>> BEGIN Supplied passage

Well I went out to fiddle with it some more, and I think part of the problem is my crappy voltmeter. It read only 11.8 v across the battery terminals but she fired up just fine, so clearly it's way off. Drove her around for 15 mins or so, and when I parked her the voltmeter read 12.2 v across the terminals. Gonna drive her to work and school tomorrow and hope I dont run into any problems!


----------



## WaterWheels (Aug 14, 2005)

Your battery reading when using that volt meter does not really indicate it is bad (the volt meter). You can do some simple tests using other things like a fresh 9v battery or 110v wall outlet or a different car battery to see if the reading seems OK. That you received a higher reading after driving the car a little indicates that at least some charging is taking place even if only a little. And 11 volts unless it is really cold and the car sat for a while should be enough to crank it over if the rest is in tune.

OK, you replaced the alternator, but they are much too often bad when you buy them as not many places do quality rebuilds anymore. Not saying yours is no good, just that replacing one with a rebuild is no sure fix if the old one was in fact the problem. Just where and how have you been doing the voltage testing? Have you tested directly off the alternator? Tested using different ground locations, like the battery, the chassis and the alternator housing? What I’m getting at is that often testing is done wrong or multiple test locations are not used to narrow down a fault. Testing always between the battery + and – never takes the wiring into account for example.

>> END Supplied passage
>> BEGIN Extracted records

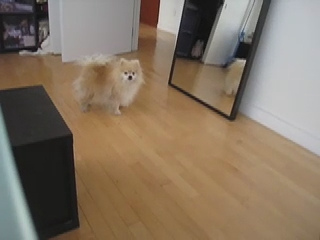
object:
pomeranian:
[69, 54, 146, 116]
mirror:
[166, 0, 269, 122]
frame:
[166, 0, 269, 121]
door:
[58, 0, 141, 64]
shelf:
[0, 0, 52, 54]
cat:
[190, 38, 205, 61]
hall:
[138, 0, 184, 51]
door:
[138, 0, 161, 27]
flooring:
[0, 23, 320, 240]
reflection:
[221, 57, 249, 97]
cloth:
[18, 31, 63, 57]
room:
[0, 0, 320, 239]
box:
[0, 85, 79, 240]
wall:
[174, 0, 320, 158]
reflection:
[169, 0, 225, 61]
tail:
[74, 50, 108, 99]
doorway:
[63, 25, 182, 84]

>> END Extracted records

### [Short problem]
Answer these questions about the forum thread:
1. What did the voltmeter read across the battery terminals after the drive of about 15 minutes?
2. What three things does WaterWheels suggest using to check whether the voltmeter reads correctly?
3. What does testing always between the battery + and – never take into account?
Answer from the forum thread alone, not from the data.

### [Task response]
1. 12.2 v
2. A fresh 9v battery, a 110v wall outlet, or a different car battery
3. The wiring